§ What is expected: Your task is to print all of the data word for word.
★ ★ ★ ★
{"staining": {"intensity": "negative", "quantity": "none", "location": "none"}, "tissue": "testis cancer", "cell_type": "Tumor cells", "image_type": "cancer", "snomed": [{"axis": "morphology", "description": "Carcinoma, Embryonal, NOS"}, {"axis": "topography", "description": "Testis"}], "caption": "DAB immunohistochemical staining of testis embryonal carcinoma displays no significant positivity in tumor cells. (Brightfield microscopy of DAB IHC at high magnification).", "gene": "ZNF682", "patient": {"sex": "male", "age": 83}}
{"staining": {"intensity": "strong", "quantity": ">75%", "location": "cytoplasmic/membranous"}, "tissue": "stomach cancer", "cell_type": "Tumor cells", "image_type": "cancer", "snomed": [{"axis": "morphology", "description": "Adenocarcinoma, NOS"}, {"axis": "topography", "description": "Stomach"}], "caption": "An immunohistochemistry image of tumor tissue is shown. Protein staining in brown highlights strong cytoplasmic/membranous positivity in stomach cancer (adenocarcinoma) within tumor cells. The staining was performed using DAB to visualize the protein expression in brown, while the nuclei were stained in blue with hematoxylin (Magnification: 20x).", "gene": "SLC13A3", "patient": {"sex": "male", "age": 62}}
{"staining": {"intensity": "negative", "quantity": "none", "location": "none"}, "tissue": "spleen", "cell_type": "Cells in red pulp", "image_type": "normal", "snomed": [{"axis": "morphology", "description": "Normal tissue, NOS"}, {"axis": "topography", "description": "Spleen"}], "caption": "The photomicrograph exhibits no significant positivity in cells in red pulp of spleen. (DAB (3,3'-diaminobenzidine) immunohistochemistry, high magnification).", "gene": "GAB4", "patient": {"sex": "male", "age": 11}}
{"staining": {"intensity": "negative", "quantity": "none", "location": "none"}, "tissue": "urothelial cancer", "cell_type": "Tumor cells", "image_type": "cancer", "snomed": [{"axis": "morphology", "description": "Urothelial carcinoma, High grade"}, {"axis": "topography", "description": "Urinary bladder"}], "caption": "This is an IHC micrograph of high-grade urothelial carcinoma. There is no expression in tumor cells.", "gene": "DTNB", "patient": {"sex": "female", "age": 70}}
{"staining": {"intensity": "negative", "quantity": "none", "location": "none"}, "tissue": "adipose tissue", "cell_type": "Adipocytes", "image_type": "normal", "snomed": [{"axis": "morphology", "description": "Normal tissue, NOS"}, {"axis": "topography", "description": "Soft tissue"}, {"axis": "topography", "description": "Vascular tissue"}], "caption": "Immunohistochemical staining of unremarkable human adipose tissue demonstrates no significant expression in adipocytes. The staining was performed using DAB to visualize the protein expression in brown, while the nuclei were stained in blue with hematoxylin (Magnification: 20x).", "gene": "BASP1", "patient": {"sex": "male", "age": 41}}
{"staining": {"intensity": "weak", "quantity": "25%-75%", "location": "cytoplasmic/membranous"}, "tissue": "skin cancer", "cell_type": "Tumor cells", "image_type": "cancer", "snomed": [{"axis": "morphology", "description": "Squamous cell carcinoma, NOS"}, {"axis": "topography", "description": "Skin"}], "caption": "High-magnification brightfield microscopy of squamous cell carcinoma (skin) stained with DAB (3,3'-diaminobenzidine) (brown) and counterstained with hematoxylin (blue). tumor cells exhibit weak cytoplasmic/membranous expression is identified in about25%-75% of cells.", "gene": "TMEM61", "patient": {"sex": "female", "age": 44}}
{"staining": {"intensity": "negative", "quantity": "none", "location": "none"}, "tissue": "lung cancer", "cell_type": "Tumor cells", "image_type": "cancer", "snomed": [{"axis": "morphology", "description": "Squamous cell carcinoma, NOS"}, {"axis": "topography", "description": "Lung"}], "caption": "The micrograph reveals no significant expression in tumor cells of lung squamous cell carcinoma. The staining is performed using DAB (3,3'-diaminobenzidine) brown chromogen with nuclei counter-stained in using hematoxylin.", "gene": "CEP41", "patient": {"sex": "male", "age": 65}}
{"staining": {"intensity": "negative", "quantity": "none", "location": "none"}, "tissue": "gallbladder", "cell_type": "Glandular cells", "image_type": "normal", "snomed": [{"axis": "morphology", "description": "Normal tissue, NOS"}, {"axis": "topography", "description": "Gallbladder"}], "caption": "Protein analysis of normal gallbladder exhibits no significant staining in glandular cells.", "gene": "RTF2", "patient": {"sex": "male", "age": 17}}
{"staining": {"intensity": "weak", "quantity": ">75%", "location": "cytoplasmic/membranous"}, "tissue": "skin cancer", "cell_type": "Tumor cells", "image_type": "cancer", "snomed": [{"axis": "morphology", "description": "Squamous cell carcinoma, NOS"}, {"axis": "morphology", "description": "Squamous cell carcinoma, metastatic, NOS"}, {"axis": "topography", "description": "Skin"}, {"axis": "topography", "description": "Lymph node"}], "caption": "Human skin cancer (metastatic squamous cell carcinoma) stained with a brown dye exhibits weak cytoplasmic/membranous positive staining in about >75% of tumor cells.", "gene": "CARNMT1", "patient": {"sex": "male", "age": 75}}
★ ★ ★ ★
§ Response to this task:
{"staining": {"intensity": "negative", "quantity": "none", "location": "none"}, "tissue": "testis cancer", "cell_type": "Tumor cells", "image_type": "cancer", "snomed": [{"axis": "morphology", "description": "Carcinoma, Embryonal, NOS"}, {"axis": "topography", "description": "Testis"}], "caption": "DAB immunohistochemical staining of testis embryonal carcinoma displays no significant positivity in tumor cells. (Brightfield microscopy of DAB IHC at high magnification).", "gene": "ZNF682", "patient": {"sex": "male", "age": 83}}
{"staining": {"intensity": "strong", "quantity": ">75%", "location": "cytoplasmic/membranous"}, "tissue": "stomach cancer", "cell_type": "Tumor cells", "image_type": "cancer", "snomed": [{"axis": "morphology", "description": "Adenocarcinoma, NOS"}, {"axis": "topography", "description": "Stomach"}], "caption": "An immunohistochemistry image of tumor tissue is shown. Protein staining in brown highlights strong cytoplasmic/membranous positivity in stomach cancer (adenocarcinoma) within tumor cells. The staining was performed using DAB to visualize the protein expression in brown, while the nuclei were stained in blue with hematoxylin (Magnification: 20x).", "gene": "SLC13A3", "patient": {"sex": "male", "age": 62}}
{"staining": {"intensity": "negative", "quantity": "none", "location": "none"}, "tissue": "spleen", "cell_type": "Cells in red pulp", "image_type": "normal", "snomed": [{"axis": "morphology", "description": "Normal tissue, NOS"}, {"axis": "topography", "description": "Spleen"}], "caption": "The photomicrograph exhibits no significant positivity in cells in red pulp of spleen. (DAB (3,3'-diaminobenzidine) immunohistochemistry, high magnification).", "gene": "GAB4", "patient": {"sex": "male", "age": 11}}
{"staining": {"intensity": "negative", "quantity": "none", "location": "none"}, "tissue": "urothelial cancer", "cell_type": "Tumor cells", "image_type": "cancer", "snomed": [{"axis": "morphology", "description": "Urothelial carcinoma, High grade"}, {"axis": "topography", "description": "Urinary bladder"}], "caption": "This is an IHC micrograph of high-grade urothelial carcinoma. There is no expression in tumor cells.", "gene": "DTNB", "patient": {"sex": "female", "age": 70}}
{"staining": {"intensity": "negative", "quantity": "none", "location": "none"}, "tissue": "adipose tissue", "cell_type": "Adipocytes", "image_type": "normal", "snomed": [{"axis": "morphology", "description": "Normal tissue, NOS"}, {"axis": "topography", "description": "Soft tissue"}, {"axis": "topography", "description": "Vascular tissue"}], "caption": "Immunohistochemical staining of unremarkable human adipose tissue demonstrates no significant expression in adipocytes. The staining was performed using DAB to visualize the protein expression in brown, while the nuclei were stained in blue with hematoxylin (Magnification: 20x).", "gene": "BASP1", "patient": {"sex": "male", "age": 41}}
{"staining": {"intensity": "weak", "quantity": "25%-75%", "location": "cytoplasmic/membranous"}, "tissue": "skin cancer", "cell_type": "Tumor cells", "image_type": "cancer", "snomed": [{"axis": "morphology", "description": "Squamous cell carcinoma, NOS"}, {"axis": "topography", "description": "Skin"}], "caption": "High-magnification brightfield microscopy of squamous cell carcinoma (skin) stained with DAB (3,3'-diaminobenzidine) (brown) and counterstained with hematoxylin (blue). tumor cells exhibit weak cytoplasmic/membranous expression is identified in about25%-75% of cells.", "gene": "TMEM61", "patient": {"sex": "female", "age": 44}}
{"staining": {"intensity": "negative", "quantity": "none", "location": "none"}, "tissue": "lung cancer", "cell_type": "Tumor cells", "image_type": "cancer", "snomed": [{"axis": "morphology", "description": "Squamous cell carcinoma, NOS"}, {"axis": "topography", "description": "Lung"}], "caption": "The micrograph reveals no significant expression in tumor cells of lung squamous cell carcinoma. The staining is performed using DAB (3,3'-diaminobenzidine) brown chromogen with nuclei counter-stained in using hematoxylin.", "gene": "CEP41", "patient": {"sex": "male", "age": 65}}
{"staining": {"intensity": "negative", "quantity": "none", "location": "none"}, "tissue": "gallbladder", "cell_type": "Glandular cells", "image_type": "normal", "snomed": [{"axis": "morphology", "description": "Normal tissue, NOS"}, {"axis": "topography", "description": "Gallbladder"}], "caption": "Protein analysis of normal gallbladder exhibits no significant staining in glandular cells.", "gene": "RTF2", "patient": {"sex": "male", "age": 17}}
{"staining": {"intensity": "weak", "quantity": ">75%", "location": "cytoplasmic/membranous"}, "tissue": "skin cancer", "cell_type": "Tumor cells", "image_type": "cancer", "snomed": [{"axis": "morphology", "description": "Squamous cell carcinoma, NOS"}, {"axis": "morphology", "description": "Squamous cell carcinoma, metastatic, NOS"}, {"axis": "topography", "description": "Skin"}, {"axis": "topography", "description": "Lymph node"}], "caption": "Human skin cancer (metastatic squamous cell carcinoma) stained with a brown dye exhibits weak cytoplasmic/membranous positive staining in about >75% of tumor cells.", "gene": "CARNMT1", "patient": {"sex": "male", "age": 75}}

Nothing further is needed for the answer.